The partial shutdown of the federal government dragged into its 17th day on Monday with no end in sight. It is the third-longest government shutdown in U.S. history.
President Donald Trump continues to insist any deal to end the shutdown must include money to construct a barrier along the U.S.-Mexico border, while House Speaker Nancy Pelosi and Senate Minority Leader Chuck Schumer said they would not allocate any money for a wall.
President Trump said he wants $5.6 billion for the wall but would accept a “steel barrier” rather than the previously promised concrete. “I think we’re probably talking about steel because I really feel the other side feels better about it,” he told reporters Friday.

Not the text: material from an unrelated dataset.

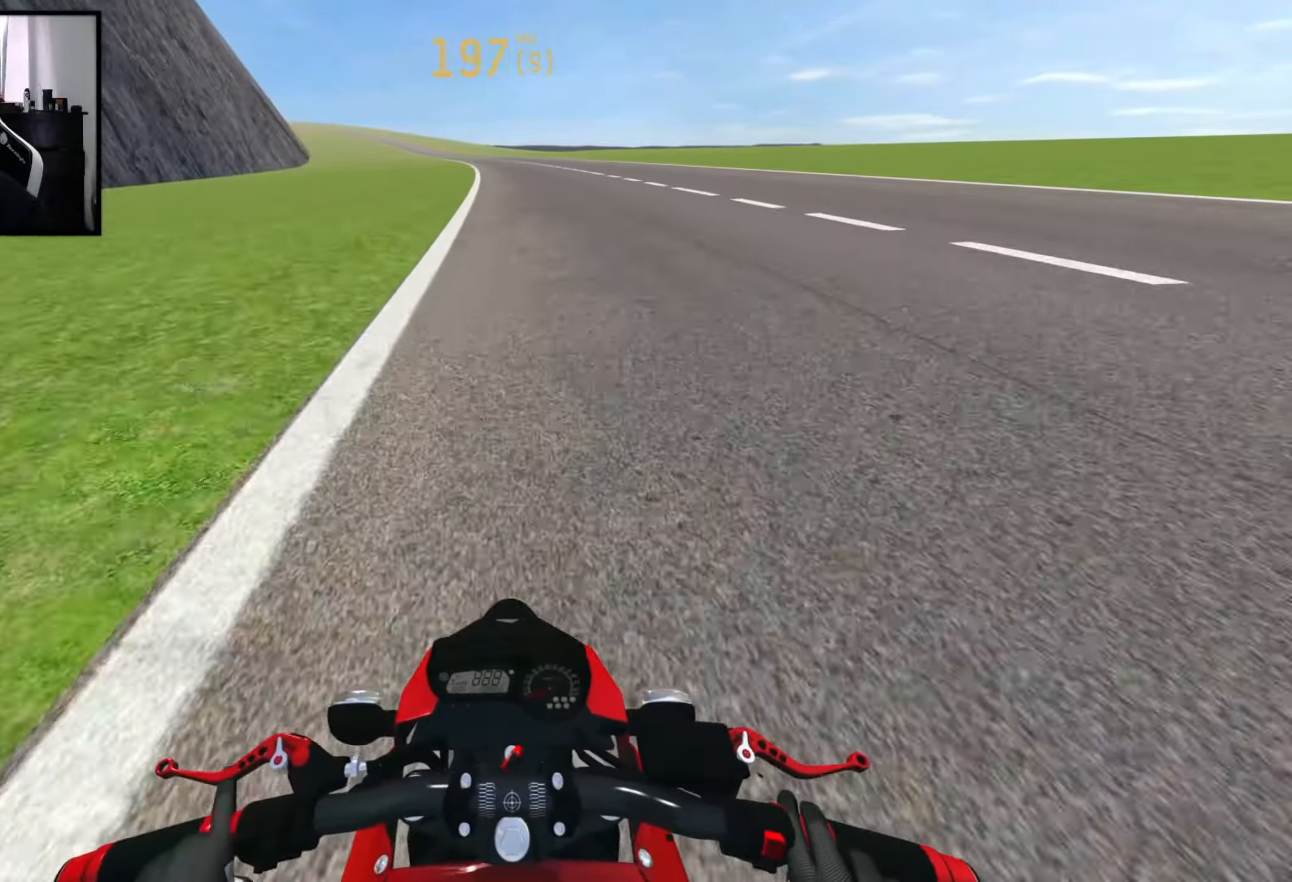
{"buttons": ["R2"], "left_stick": "left", "right_stick": "center", "events": [[50, "left_stick", "left"], [267, "left_stick", "center"], [400, "left_stick", "left"]]}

The Office of Management and Budget, in a letter sent to Capitol Hill, said the funds Trump was requesting would cover about 234 miles of the nearly 2,000-mile border.

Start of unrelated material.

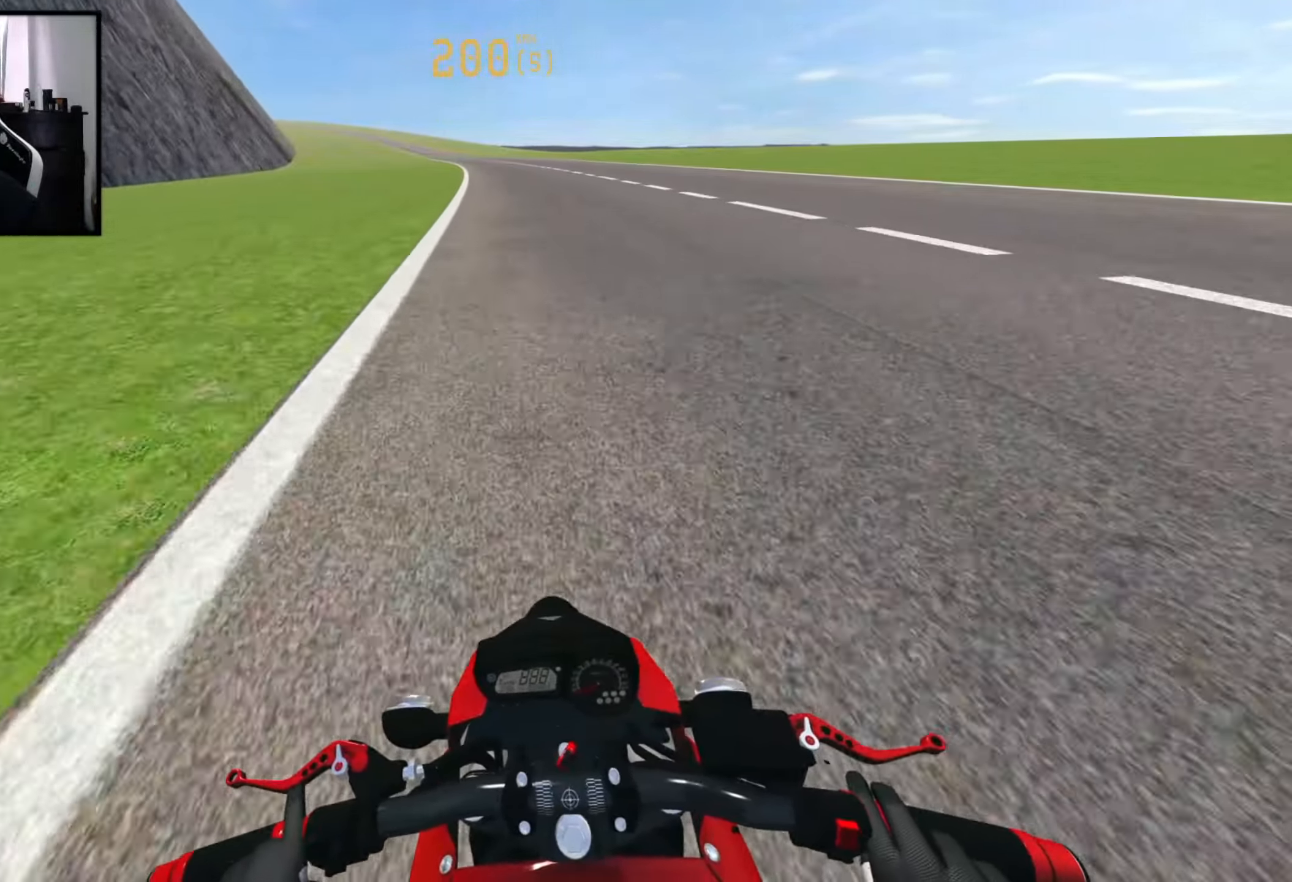
{"buttons": ["R2"], "left_stick": "left", "right_stick": "center", "events": [[100, "left_stick", "center"], [217, "left_stick", "left"]]}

The partial shutdown directly impacts some 800,000 federal workers, 420,000 of whom are considered essential and are working without pay. Another 380,000 have been furloughed.
“These workers are vulnerable,” Paul Light, a professor of public service at New York University, told CNBC. “If there’s no work on Monday, they don’t go in and they don’t get paid.”
Democrats, newly in control of the House of Representatives, passed a bill to reopen the government, but the president said he will not sign without additional funding for the wall.
The President of the National Treasury Employees Union, Tony Reardon, said he has heard from hundreds of employees who are scared of the financial implications. “They don’t know how they’re going to put food on the table,” he said.
The president said he was willing to continue the shutdown for months or years.